From 964432f3af767094c2c1a65d0f7170385581e586 Mon Sep 17 00:00:00 2001
From: Ankur Tyagi <ankur.tyagi85@gmail.com>
Date: Thu, 9 Apr 2026 19:09:19 +1200
Subject: [PATCH] libraw: ignore CVE-2026-5318

Vulnerability exists in the function which was added in version 0.22.0[1]

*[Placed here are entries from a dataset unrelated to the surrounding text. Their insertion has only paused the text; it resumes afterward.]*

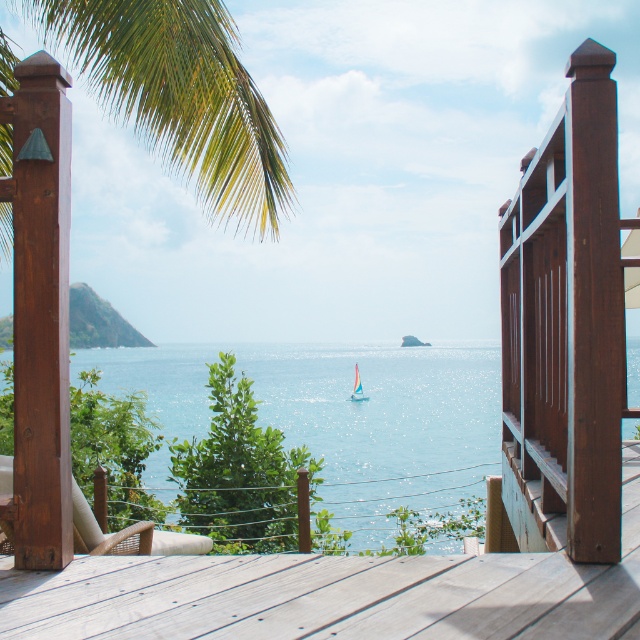
Question: Does wooden deck at center have a larger size compared to green leafy palm tree at upper left?

Choices:
 (A) yes
 (B) no

Answer: (A)

Question: Does blue water at center have a greater width compared to green leafy palm tree at upper left?

Choices:
 (A) no
 (B) yes

Answer: (B)

Question: Can you confirm if wooden deck at center is wider than pastel pink sailboat at center?

Choices:
 (A) no
 (B) yes

Answer: (B)

Question: Which object appears farthest from the camera in this image?

Choices:
 (A) blue water at center
 (B) wooden deck at center

Answer: (A)

Question: Which point is closer to the camera?

Choices:
 (A) pastel pink sailboat at center
 (B) green leafy palm tree at upper left

Answer: (B)

Question: Which object appears farthest from the camera in this image?

Choices:
 (A) blue water at center
 (B) green leafy palm tree at upper left

Answer: (A)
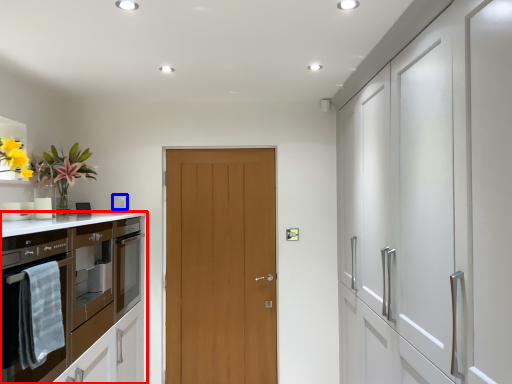
Question: Which object appears farthest to the camera in this image, cabinetry (highlighted by a red box) or appliance (highlighted by a blue box)?

Choices:
 (A) cabinetry
 (B) appliance

Answer: (B)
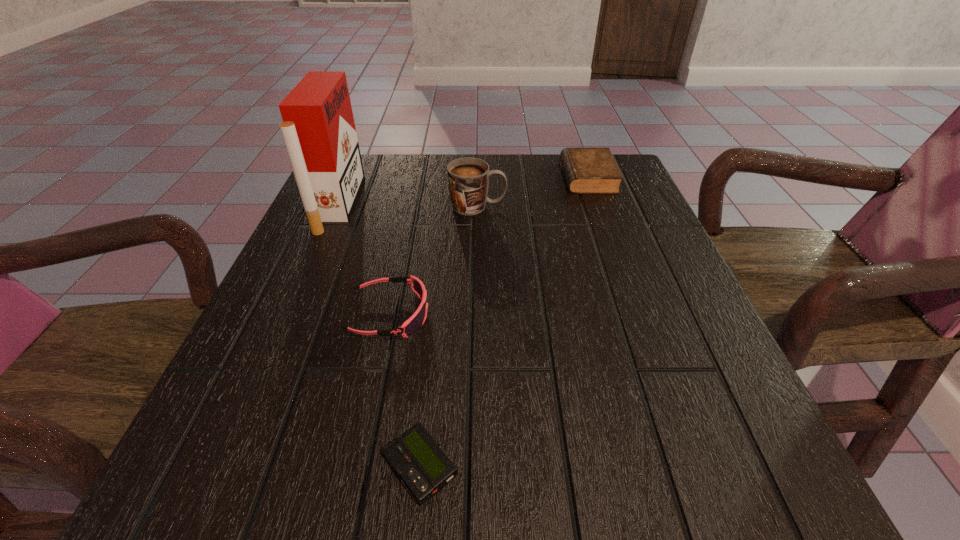
The height and width of the screenshot is (540, 960). Identify the location of free location located 0.140m on the spine side of the rightmost object. (510, 177).

Locate an element on the screen. The image size is (960, 540). free space located 0.200m on the spine side of the rightmost object is located at coordinates (487, 177).

The height and width of the screenshot is (540, 960). In order to click on vacant point located on the spine side of the rightmost object in this screenshot , I will do `click(411, 177)`.

This screenshot has height=540, width=960. In order to click on free space located 0.210m on the right of the beeper in this screenshot , I will do `click(616, 467)`.

This screenshot has height=540, width=960. What are the coordinates of `cigarette case positioned at the far edge` in the screenshot? It's located at tap(318, 129).

Identify the location of mug at the far edge. The image size is (960, 540). (468, 178).

Identify the location of diary situated at the far edge. (587, 170).

Identify the location of object at the near edge. (416, 458).

This screenshot has width=960, height=540. What are the coordinates of `object that is at the left edge` in the screenshot? It's located at (318, 129).

Where is `object that is at the right edge`? object that is at the right edge is located at coordinates (587, 170).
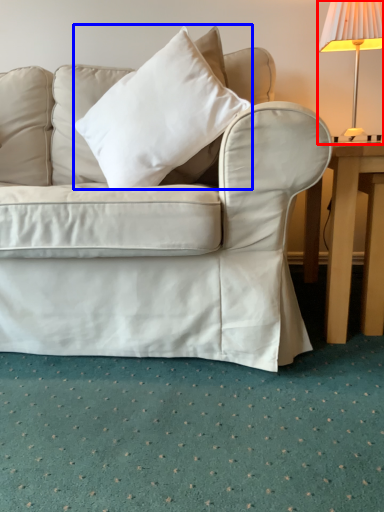
Question: Among these objects, which one is nearest to the camera, lamp (highlighted by a red box) or pillow (highlighted by a blue box)?

Choices:
 (A) lamp
 (B) pillow

Answer: (B)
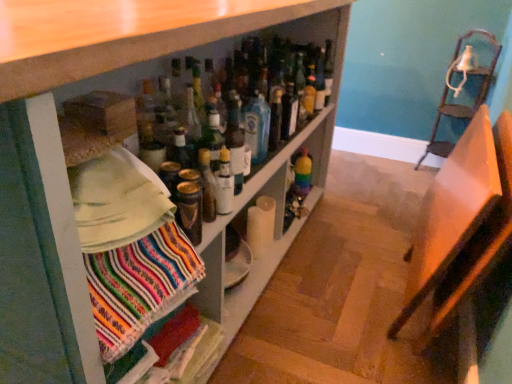
Question: From a real-world perspective, is rainbow glass bottle at center, arranged as the 4th bottle when viewed from the left, located beneath black glass bottle at center, placed as the 2th bottle when sorted from right to left?

Choices:
 (A) yes
 (B) no

Answer: (A)

Question: Can black glass bottle at center, acting as the third bottle starting from the left, be found inside rainbow glass bottle at center, which is the first bottle from right to left?

Choices:
 (A) yes
 (B) no

Answer: (B)

Question: Can you confirm if rainbow glass bottle at center, the 4th bottle viewed from the front, is positioned to the right of black glass bottle at center, which ranks as the second bottle in back-to-front order?

Choices:
 (A) yes
 (B) no

Answer: (A)

Question: From a real-world perspective, is rainbow glass bottle at center, the first bottle in the back-to-front sequence, on black glass bottle at center, which ranks as the second bottle in back-to-front order?

Choices:
 (A) yes
 (B) no

Answer: (B)

Question: Can you confirm if rainbow glass bottle at center, arranged as the 4th bottle when viewed from the left, is wider than black glass bottle at center, which appears as the 3th bottle when viewed from the front?

Choices:
 (A) yes
 (B) no

Answer: (A)

Question: Can you confirm if rainbow glass bottle at center, arranged as the 4th bottle when viewed from the left, is taller than black glass bottle at center, placed as the 2th bottle when sorted from right to left?

Choices:
 (A) yes
 (B) no

Answer: (A)

Question: Is matte white shelf at center further to the viewer compared to black glass bottle at center, acting as the third bottle starting from the left?

Choices:
 (A) yes
 (B) no

Answer: (B)

Question: From the image's perspective, is matte white shelf at center beneath black glass bottle at center, acting as the third bottle starting from the left?

Choices:
 (A) no
 (B) yes

Answer: (B)

Question: Is matte white shelf at center wider than black glass bottle at center, acting as the third bottle starting from the left?

Choices:
 (A) yes
 (B) no

Answer: (A)

Question: Is matte white shelf at center completely or partially outside of black glass bottle at center, placed as the 2th bottle when sorted from right to left?

Choices:
 (A) no
 (B) yes

Answer: (B)

Question: Is matte white shelf at center oriented towards black glass bottle at center, which ranks as the second bottle in back-to-front order?

Choices:
 (A) no
 (B) yes

Answer: (B)

Question: From a real-world perspective, is matte white shelf at center located higher than black glass bottle at center, acting as the third bottle starting from the left?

Details: https://nvd.nist.gov/vuln/detail/CVE-2026-5318

[1] https://github.com/LibRaw/LibRaw/commit/12b0e5d60c57bb795382fda8494fc45f683550b8

Signed-off-by: Ankur Tyagi <ankur.tyagi85@gmail.com>
Signed-off-by: Anuj Mittal <anuj.mittal@oss.qualcomm.com>
---
 meta-oe/recipes-support/libraw/libraw_0.21.2.bb | 2 ++
 1 file changed, 2 insertions(+)

diff --git a/meta-oe/recipes-support/libraw/libraw_0.21.2.bb b/meta-oe/recipes-support/libraw/libraw_0.21.2.bb
index 1303c0e8ac..d285dcefff 100644
--- a/meta-oe/recipes-support/libraw/libraw_0.21.2.bb
+++ b/meta-oe/recipes-support/libraw/libraw_0.21.2.bb
@@ -14,3 +14,5 @@ S = "${WORKDIR}/git"
 inherit autotools pkgconfig
 
 DEPENDS = "jpeg jasper lcms"
+
+CVE_STATUS[CVE-2026-5318] = "cpe-incorrect: The current version (0.21.2) is not affected."